DOCUMENT TEXT:
::::::

Dict{String,Int64} with 6 entries:
  "f" => 6
  "c" => 3
  "e" => 5
  "b" => 2
  "a" => 1
  "d" => 4

julia> for key in sort(collect(keys(dict)))
           println("$key => $(dict[key])")
       end

a => 1
b => 2
c => 3
d => 4
e => 5
f => 6

If you really need to have a dictionary that remains sorted all the time, you can use the SortedDict data type from the DataStructures.jl package (after having installed it).

julia> Pkg.add("DataStructures")
julia> import DataStructures
julia> dict = DataStructures.SortedDict("b" => 2, "c" => 3, "d" => 4, "e" => 5, "f" => 6)
DataStructures.SortedDict{String,Int64,Base.Order.ForwardOrdering} with 5 entries:
  "b" => 2
  "c" => 3
  "d" => 4
  "e" => 5
  "f" => 6
julia> dict["a"] = 100000
100000
julia> dict
DataStructures.SortedDict{String,Int64,Base.Order.ForwardOrdering} with 6 entries:
  "a" => 100000
  "b" => 2
  "c" => 3
  "d" => 4
  "e" => 5
  "f" => 6

Simple example: counting words[edit]

A simple application of a dictionary is to count how many times each word appears in a piece of text. Each word is a key, and the value of the key is the number of times that word appears in the text.

Let's count the words in the Sherlock Holmes stories. I've downloaded the text from the excellent Project Gutenberg and stored them in a file "sherlock-holmes-canon.txt". To create a list of words from the loaded text in canon, it suffices to split the text using a regular expression, after converting the text to lower case:

julia> f = open("sherlock-holmes-canon")
julia> wordlist = split(lowercase(readstring(f)), r"\W", keep=false)

::::::

TASKS FOR THIS EXERCISE:
**1)** According to the Julia dictionaries tutorial, which data type from the DataStructures.jl package keeps a dictionary sorted at all times?
**2)** Continue the Julia dictionaries tutorial from the point where it stops.

ITEMS:

::::::

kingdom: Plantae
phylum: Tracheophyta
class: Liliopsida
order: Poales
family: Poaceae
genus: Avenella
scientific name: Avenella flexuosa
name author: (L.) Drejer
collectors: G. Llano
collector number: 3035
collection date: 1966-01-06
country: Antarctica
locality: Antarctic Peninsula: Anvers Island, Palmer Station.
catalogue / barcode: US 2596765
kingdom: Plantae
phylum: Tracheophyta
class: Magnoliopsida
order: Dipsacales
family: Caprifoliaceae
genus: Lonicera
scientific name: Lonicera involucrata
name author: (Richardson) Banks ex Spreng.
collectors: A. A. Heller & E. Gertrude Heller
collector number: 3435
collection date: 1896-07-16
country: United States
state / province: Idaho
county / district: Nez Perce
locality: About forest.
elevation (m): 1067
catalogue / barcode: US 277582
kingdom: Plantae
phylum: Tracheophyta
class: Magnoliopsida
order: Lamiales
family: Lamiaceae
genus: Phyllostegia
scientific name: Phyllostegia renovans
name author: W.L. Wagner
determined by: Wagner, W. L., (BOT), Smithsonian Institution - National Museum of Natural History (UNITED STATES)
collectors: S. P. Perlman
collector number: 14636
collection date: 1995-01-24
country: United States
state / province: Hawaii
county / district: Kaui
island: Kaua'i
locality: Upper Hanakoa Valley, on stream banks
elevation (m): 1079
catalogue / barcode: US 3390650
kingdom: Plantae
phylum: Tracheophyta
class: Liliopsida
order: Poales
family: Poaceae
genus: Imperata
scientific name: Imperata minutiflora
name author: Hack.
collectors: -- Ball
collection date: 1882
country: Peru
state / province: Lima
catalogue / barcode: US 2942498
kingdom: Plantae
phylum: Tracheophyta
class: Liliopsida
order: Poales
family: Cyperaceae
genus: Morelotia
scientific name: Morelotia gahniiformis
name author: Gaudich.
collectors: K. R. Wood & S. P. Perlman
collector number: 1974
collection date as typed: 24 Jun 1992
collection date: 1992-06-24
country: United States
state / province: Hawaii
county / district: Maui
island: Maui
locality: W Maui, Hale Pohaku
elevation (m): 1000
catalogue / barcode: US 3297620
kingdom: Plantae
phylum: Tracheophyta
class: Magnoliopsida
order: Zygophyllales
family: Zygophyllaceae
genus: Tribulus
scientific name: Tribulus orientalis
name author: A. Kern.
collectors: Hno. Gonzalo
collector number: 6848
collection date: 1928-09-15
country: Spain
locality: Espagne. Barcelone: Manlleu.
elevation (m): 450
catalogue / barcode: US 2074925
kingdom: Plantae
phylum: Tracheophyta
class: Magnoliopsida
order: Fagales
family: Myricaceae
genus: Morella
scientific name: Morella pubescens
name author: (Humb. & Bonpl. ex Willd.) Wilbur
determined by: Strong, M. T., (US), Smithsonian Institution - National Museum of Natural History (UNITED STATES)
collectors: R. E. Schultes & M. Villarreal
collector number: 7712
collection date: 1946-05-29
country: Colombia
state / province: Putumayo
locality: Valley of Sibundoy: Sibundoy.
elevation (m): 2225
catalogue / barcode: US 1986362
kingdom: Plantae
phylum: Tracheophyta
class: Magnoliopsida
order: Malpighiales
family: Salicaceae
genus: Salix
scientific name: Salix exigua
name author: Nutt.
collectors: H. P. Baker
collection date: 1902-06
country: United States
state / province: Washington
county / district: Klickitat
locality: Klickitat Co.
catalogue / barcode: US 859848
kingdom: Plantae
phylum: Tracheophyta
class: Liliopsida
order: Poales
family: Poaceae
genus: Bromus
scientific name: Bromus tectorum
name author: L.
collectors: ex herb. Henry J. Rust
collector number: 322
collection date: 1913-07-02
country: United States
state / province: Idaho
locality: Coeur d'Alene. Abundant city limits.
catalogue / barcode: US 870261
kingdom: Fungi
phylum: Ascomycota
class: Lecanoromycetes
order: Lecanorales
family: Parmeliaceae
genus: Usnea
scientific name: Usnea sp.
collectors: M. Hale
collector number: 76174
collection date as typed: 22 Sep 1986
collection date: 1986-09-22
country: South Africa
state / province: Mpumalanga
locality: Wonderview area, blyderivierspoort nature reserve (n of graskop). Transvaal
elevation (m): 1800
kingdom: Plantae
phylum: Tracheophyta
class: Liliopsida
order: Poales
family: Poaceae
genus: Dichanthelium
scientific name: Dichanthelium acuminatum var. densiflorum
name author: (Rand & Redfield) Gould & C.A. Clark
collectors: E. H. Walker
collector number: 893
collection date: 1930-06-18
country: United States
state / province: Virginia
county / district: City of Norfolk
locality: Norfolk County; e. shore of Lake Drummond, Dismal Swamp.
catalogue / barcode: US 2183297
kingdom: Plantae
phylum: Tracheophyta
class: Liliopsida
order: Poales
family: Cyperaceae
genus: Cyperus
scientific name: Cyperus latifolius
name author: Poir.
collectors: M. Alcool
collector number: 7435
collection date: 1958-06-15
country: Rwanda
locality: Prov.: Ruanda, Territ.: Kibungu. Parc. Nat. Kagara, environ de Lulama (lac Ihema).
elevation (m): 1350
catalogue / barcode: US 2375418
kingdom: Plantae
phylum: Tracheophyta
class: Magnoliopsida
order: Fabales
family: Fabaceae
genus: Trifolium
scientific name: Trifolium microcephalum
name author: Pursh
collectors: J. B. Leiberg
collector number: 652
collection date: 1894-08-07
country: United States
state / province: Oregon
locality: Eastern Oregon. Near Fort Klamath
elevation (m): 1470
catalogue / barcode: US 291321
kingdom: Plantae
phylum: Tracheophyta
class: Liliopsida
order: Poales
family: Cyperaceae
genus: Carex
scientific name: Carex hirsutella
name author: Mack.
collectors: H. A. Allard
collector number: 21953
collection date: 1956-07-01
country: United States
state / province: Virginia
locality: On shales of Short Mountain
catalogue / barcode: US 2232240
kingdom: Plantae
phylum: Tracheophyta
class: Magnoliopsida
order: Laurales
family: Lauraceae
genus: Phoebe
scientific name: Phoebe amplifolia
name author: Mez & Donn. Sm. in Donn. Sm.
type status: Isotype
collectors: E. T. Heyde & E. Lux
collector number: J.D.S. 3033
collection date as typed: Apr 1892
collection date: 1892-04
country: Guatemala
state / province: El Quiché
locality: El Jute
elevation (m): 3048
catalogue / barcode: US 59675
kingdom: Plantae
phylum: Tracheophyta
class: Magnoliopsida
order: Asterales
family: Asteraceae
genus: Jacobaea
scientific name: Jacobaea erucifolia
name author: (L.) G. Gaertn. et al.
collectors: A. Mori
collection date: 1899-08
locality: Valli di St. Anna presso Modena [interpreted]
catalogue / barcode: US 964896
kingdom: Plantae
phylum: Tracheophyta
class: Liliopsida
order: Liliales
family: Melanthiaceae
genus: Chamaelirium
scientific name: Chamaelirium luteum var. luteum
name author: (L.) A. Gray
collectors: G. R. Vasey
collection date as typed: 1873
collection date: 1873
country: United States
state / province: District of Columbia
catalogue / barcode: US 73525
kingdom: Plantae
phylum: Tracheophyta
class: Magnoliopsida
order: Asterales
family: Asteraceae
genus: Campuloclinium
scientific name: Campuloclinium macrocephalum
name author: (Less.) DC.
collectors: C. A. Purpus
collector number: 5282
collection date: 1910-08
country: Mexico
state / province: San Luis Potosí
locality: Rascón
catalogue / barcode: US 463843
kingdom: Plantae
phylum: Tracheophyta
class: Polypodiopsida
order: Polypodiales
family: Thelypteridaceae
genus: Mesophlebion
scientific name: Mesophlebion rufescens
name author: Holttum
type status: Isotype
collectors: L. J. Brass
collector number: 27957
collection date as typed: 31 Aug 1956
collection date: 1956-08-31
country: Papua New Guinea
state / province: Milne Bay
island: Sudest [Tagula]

::::::

TASK ANSWERS:
**1)** The SortedDict data type.

**2)**
669336-element Array{SubString{String},1}:
 "the"
 "complete"
 "sherlock"
 "holmes"
 "arthur"
 "conan"
 "doyle"
 "table"
 "of"
 "contents"
 "a"
 "study"
 "in"
 "scarlet"
 "the"
 "sign"
 "of"
 "the"
 "four"
 "the"
 "adventures"
 "of"
 "sherlock"
 "holmes"
 "a"
 "scandal"
 "in"
 "bohemia"
 "the"
 
 "in"
 "our"
 "archives"
 "watson"
 "some"
 "day"
 "the"
 "true"
 "story"
 "may"
 "be"
 "told"

To store the words and the word counts, we'll create a dictionary:

julia> wordcounts = Dict{String,Int64}()
Dict{String,Int64} with 0 entries

To build the dictionary, loop through the list of words, and use get() to look up the current tally, if any. If the word has already been seen, the count can be increased. If the word hasn't been seen before, the fall-back third argument of get() ensures that the absence doesn't cause an error, and 1 is stored instead.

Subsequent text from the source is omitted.